Infine, le linee di indirizzo del nuovo sistema di valutazione appaiono ben definite dal nuovo comma 3 bis dell’art. 40 del d.lgs. n° 165/2001 che si esprime sulla funzione della contrattazione integrativa e sulla valorizzazione della performance:

La contrattazione collettiva integrativa assicura adeguati livelli di efficienza e produttività dei servizi pubblici, incentivando l'impegno e la qualità della performance, destinandovi, per l'ottimale perseguimento degli obiettivi organizzativi ed individuali, una quota prevalente delle risorse finalizzate ai trattamenti economici accessori comunque denominati ai sensi dell'articolo 45, comma 3. La predetta quota è collegata alle risorse variabili determinate per l'anno di riferimento”.

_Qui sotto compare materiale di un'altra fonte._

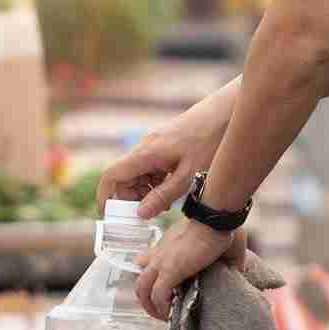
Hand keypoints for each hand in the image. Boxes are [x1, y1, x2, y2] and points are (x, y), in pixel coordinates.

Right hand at [97, 84, 234, 219]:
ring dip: (146, 192)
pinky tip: (173, 189)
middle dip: (131, 198)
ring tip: (167, 203)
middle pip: (124, 178)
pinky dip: (156, 182)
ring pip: (138, 174)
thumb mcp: (187, 176)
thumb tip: (140, 214)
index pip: (111, 175)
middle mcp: (144, 148)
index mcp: (145, 153)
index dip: (104, 196)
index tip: (108, 215)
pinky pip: (150, 168)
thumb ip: (163, 196)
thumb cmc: (208, 141)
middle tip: (149, 214)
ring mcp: (153, 146)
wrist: (223, 114)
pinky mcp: (162, 147)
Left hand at [135, 210, 240, 318]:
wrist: (215, 218)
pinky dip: (161, 307)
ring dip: (150, 306)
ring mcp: (162, 262)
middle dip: (146, 297)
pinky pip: (157, 295)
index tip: (161, 289)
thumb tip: (237, 274)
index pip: (148, 260)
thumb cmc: (221, 226)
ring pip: (141, 288)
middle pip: (140, 277)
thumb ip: (225, 261)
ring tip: (163, 316)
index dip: (151, 276)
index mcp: (169, 245)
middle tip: (160, 309)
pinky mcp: (169, 271)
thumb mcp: (220, 245)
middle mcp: (160, 253)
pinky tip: (170, 314)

Non sembri, inoltre, scontato come ogni approfondimento sulla performance appare mero esercizio accademico qualora non sia chiaro a cosa sia diretta la valutazione:

  • è precondizione giuridica per l’erogazione di premi e poste retributive correlate ai risultati e alla progressione economica (nuovo art. 23 del d.lgs.n° 150/2009);
  • è precondizione giuridica per il conferimento di nuovi incarichi;
  • è precondizione giuridica per l’addebito della responsabilità dirigenziale;
  • è precondizione giuridica per la revoca delle pp.OO.;
  • è fattore di responsabilizzazione fisiologica di dirigenza e personale.

Infine, si è accennato che l’art. 3, comma 4, del d.lgs. n° 150/2009 così recita: “Le amministrazioni pubbliche adottano metodi e strumenti idonei a misurare, valutare e premiare la performance individuale e quella organizzativa, secondo criteri strettamente connessi al soddisfacimento dell’interesse del destinatario dei servizi e degli interventi”; personalmente, chi scrive crede che il futuro della valutazione stia proprio nell’aspetto bottom up.